Every now and then, something happens that puts sports in perspective.
Crestview High School’s baseball team was supposed to travel to Tallahassee on Wednesday to play Chiles in the state playoffs quarterfinal. I was going to catch a ride on the bus with the team.
As an old athlete, I’ve had my share of team bus rides. I’ve even hitched a few rides on a team bus since I started writing sports. Believe me, riding a team bus isn’t all that glamorous, and it has changed since back in the 1970s.
But a not-so-funny thing happened before the Bulldogs could leave for Tallahassee. For a day, we experienced a flood of biblical proportion.
Many of you experienced it in ways you don’t want to think about. I was hit hard by the rain, too, with my house in Fort Walton Beach receiving flood waters that reached between 4 and 6 inches inside and knee level and higher in the yard.
Floods across Northwest Florida, tornadoes that devastated our neighbors to the north in Mississippi, Alabama, Arkansas and Tennessee, hurricanes and things like last year’s terrorist bombing at the Boston Marathon help put sports in perspective.
Anyone who knows me will tell you I love to compete. And more than my love for competition is my desire to win. If I’m playing dominoes with my family, bowling with friends or taking a photo that will appear in the Bulletin, I want to be better than those I measure myself against.

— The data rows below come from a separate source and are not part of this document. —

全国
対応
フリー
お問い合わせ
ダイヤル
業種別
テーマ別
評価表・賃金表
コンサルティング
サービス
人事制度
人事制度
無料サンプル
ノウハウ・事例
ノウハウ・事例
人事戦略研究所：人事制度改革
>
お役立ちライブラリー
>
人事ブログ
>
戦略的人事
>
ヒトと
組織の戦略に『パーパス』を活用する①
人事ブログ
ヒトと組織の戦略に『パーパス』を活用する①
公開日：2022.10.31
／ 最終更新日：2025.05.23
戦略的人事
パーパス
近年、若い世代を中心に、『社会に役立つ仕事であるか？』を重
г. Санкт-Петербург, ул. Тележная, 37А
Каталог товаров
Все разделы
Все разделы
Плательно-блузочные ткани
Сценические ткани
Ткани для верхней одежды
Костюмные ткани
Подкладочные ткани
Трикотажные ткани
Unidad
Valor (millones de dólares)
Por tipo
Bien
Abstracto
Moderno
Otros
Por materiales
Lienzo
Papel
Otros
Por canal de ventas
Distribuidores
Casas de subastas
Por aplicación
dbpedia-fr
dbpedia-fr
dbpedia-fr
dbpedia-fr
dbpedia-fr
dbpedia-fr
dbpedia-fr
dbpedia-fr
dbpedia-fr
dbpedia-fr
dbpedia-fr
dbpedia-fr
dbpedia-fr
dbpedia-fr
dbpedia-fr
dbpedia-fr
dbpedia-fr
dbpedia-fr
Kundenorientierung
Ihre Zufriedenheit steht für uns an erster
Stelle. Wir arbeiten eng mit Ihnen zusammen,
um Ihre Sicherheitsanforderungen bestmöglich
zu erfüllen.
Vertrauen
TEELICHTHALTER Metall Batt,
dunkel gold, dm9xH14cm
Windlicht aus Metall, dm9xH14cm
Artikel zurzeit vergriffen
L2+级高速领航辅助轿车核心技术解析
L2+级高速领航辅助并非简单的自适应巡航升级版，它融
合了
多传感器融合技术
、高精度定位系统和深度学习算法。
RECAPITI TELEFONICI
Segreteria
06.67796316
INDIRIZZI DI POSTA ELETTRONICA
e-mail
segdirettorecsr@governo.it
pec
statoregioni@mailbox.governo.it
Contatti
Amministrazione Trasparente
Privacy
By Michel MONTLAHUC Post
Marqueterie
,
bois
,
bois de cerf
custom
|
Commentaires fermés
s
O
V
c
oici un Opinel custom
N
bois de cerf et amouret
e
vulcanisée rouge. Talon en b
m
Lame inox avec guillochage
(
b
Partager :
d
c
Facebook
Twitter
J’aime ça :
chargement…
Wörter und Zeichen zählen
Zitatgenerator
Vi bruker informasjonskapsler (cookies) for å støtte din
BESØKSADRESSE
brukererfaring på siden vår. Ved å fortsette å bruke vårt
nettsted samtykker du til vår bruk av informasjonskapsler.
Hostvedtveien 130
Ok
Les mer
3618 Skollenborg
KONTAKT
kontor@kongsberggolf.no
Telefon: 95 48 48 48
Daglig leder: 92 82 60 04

Most athletes and coaches I know are that way as well. If you aren’t going to have a winner and loser, why keep score? And if you don’t keep score, why play?
There’s nothing wrong with that. America was built by men and women with a competitive fire that drove them to succeed in business and industry. Winning and losing are important.
But to say, as I have in the past, that winning is more important than a matter of life or death does injustice to those who have lost loved ones in the recent storms.
To say winning is more important than a home lost is at best careless and at worse callous.
The lessons we learn competing in athletics serve us well in life when facing tough moments. I’ve used some of those life lessons to put my relatively minor flood damage in perspective.
A postponed baseball game will be replayed. Athletes and coaches recover from lost games. Sometimes you never recover from a lost loved one, and it’s a lot easier to recover from a lost game than a lost home.
Sports have always been a part of our society. They lift our spirits in the hard times after tragedies or natural disasters. Sports remind us that valuable lessons are learned in both winning and losing.
Sports are important, but this week we were again reminded that our games must be kept in proper perspective.